Anonymous sale, London, Christie's, 11 December 1987, lot 80;
With Galerie de Jonckheere, Paris;
From whom acquired by the present owner.

Exhibited

Brussels, Galerie de Jonckheere, Rencontres de maîtres, 1989.

Condition

The following condition report has been provided by Simon Parkes of Simon Parkes Art Conservation, Inc. 502 East 74th St. New York, NY 212-734-3920, simonparkes@msn.com , an independent restorer who is not an employee of Sotheby's. This large and impressive still life has been quite recently restored and could be hung as is. The restoration in the background in the center left is by a different hand than the remainder of the retouching and is not as well applied, and this restoration could be reexamined. Throughout the remainder of the picture the restoration is very good. There are some visible cracks in the panel in the center of the left side and in the lower right, but these are all stable.
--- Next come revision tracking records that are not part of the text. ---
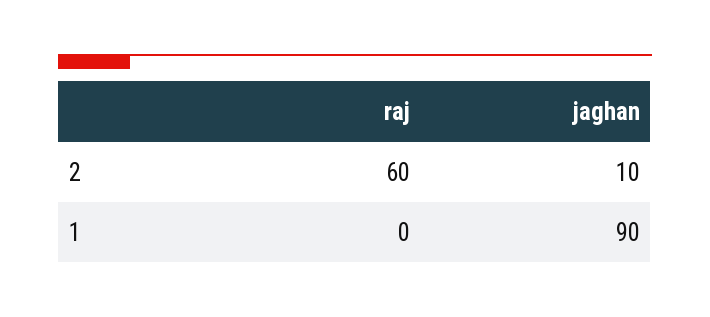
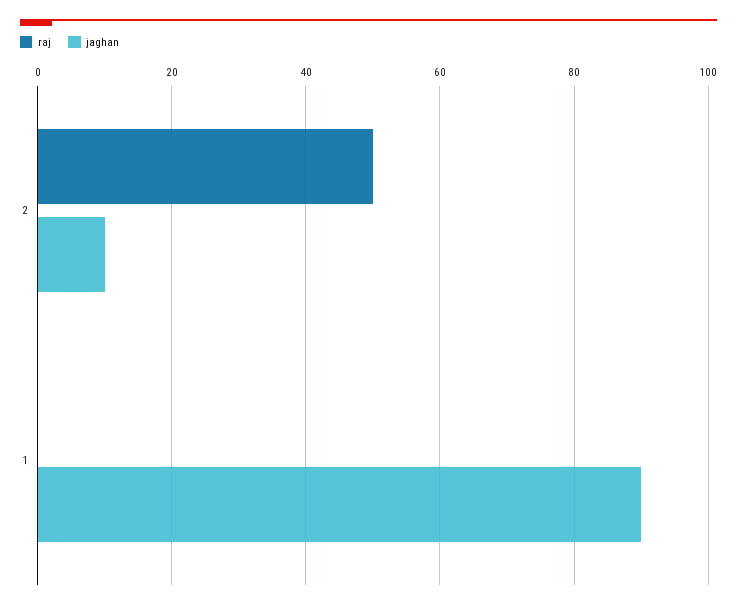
  {
    "raj": {
-     "2": 60,
+     "2": 50,
      "1": 0
    },
    "jaghan": {
      "2": 10,
      "1": 90
    }
  }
The wood itself is cradled. The paint layer is clearly not abraded and the colors are all very strongly defined. The retouches are found along the old panel join running through the peaches and in the tablecloth. There is the odd retouch in the gooseberries in the rear on the far right and in a line of retouches along a crack in the panel in the upper left. The condition is unusually good.
"This lot is offered for sale subject to Sotheby's Conditions of Business, which are available on request and printed in Sotheby's sale catalogues. The independent reports contained in this document are provided for prospective bidders' information only and without warranty by Sotheby's or the Seller."

Catalogue Note

Osias Beert the Elder was one of the pioneers of still life painting in Antwerp.  A contemporary of Jan Brueghel the Elder (1568-1625) and Ambrosius Bosschaert the Elder (1573-1621), Beert was registered as a pupil in the Antwerp painter's guild in 1596 and enrolled as a master in 1602.  Beert's style was highly-esteemed by his contemporaries, as evidenced by the large number of period copies and imitations of his work.  Today, roughly a dozen signed or monogrammed still lifes by Beert are known, and his extant oeuvre includes only around fifty firmly attributed paintings.  Of these known works, about half are flower pictures, while the other half includes fruit and food still lifes such as the present piece. 

The present panel is typical of Beert's fruit still lifes in its mixing of locally grown and readily available produce along with more expensive luxury goods such as the porcelain dish and bowl that dominate the foreground. Chinese blue and white Wan-li porcelain is a recurring motif in Beert's still lifes, and indeed, in the still lifes of many of his contemporaries.  Imported by the East-India trade companies and known colloquially as Kraak – because early examples had been salvaged from captured Portuguese trade ships known as cararcas – such dishes and bowls were still rare and costly in northern Europe in the early 17th century.  In contrast, the pewter plates and façon de Venise glasses – as opposed to actual Venetian glass – were locally produced and readily available.  This integration of quotidian and luxury items creates a feeling of immediacy and familiarity in Beert's work; rather than looking posed, his table top still lifes have the feel of a family dinner. 

As is common in Beert's food still lifes, the predominant earth tones of his palette are balanced by cool blues and grays and strengthened by the vibrant red tones of the berries and cherries in the lower left of the composition.  These are balanced by the rich yellows and oranges of the apricots and pears on the right.  A cool, bright light illuminates the table from the left, creating gleaming highlights on the translucent skin of the grapes and plums, and playing similarly across the hard surfaces of the pewter plates and clear glasses.  Beert achieved such effects of color and light through the build up of thin layers of glazes on a light ground, strengthening details with fine, linear touches.  The knife handle and leaves which overhang the table edge and seem to protrude into the viewer's space heighten the sense of spatial recession and add to the illusionism of the whole.

A similar piece – with the plums and nuts in the background transposed and a few other compositional changes– was sold Paris, Piasa, 25 June 2004 lot. 14.